Dışişleri bakanı şunları ekledi: Amerika ve İngiltere kötü bir karar verdi. Suudi Arabistan ve Yemen, 10 yıllık savaşın ardından nihai anlaşmaya yaklaşırken, farklı savaş cepheleri hâlâ açıkken, ABD ve İngiltere, Kızıldeniz ve Yemen’de yeni bir savaş cephesi açtı. Bu, Amerika ve İngiltere’nin gerilimin gelişmesi ve yayılması yönünde hareket etmesi anlamına geliyor. Yemenlilerin kaybedecek hiçbir şeyi yok. 10 yıl boyunca Suudi Arabistan tüm imkanlarıyla karşılarındaydı. İngiltere, Yemen’e karşı savaşta da çok yardımcı oldu. Bu nedenle savaşın çözüm olmadığını düşünüyoruz. Netanyahu soykırım yaparak, çocuk ve kadınları öldürerek Hamas’ı yok edemez ve tutuklularını serbest bırakamaz.

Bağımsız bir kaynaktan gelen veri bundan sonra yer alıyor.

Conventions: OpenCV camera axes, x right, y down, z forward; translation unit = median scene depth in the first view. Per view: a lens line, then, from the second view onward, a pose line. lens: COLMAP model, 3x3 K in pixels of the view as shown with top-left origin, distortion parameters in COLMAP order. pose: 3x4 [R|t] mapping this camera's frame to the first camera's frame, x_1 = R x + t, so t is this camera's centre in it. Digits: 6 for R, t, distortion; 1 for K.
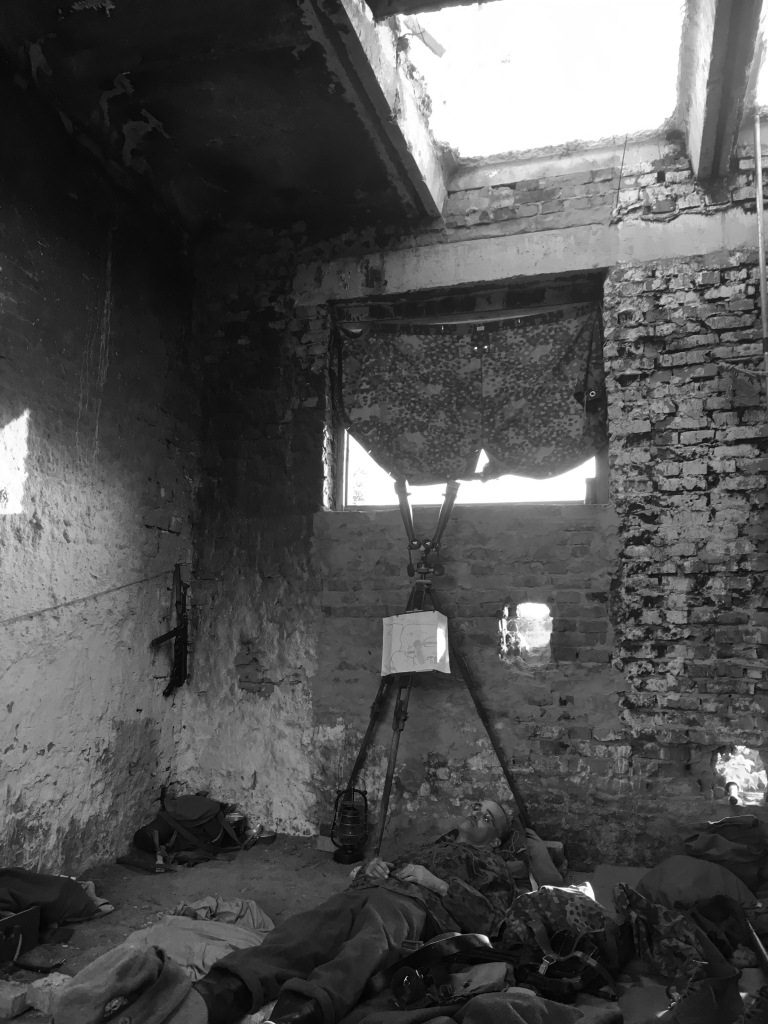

Amir Abdullahian şunu kaydetti: Herkes savaşı durdurmaya çalışmalı. Gazze’de savaş biterse diğer cephelerde de savaş biter mi diyebilirsiniz. Son insani ateşkesten iki gün önce Lübnan’da Hizbullah Genel Sekreteri Seyyed Hasan Nasrallah ile bir görüşmem vardı. Onlara birkaç gün insani ateşkes sağlanması gerektiğini söyledim, ateşkes sağlanırsa Lübnan’ın Gazze’ye yönelik saldırıları devam edecek mi? “Hayır, Gazze’ye saldırılar durursa biz de durdururuz” dedi. Altı gün süren insani ateşkes boyunca Lübnan tarafından tek bir el ateş edilmedi. Dolayısıyla (tüm bu çatışmaların) kökü durdurulmalı ve tedavi edilmelidir.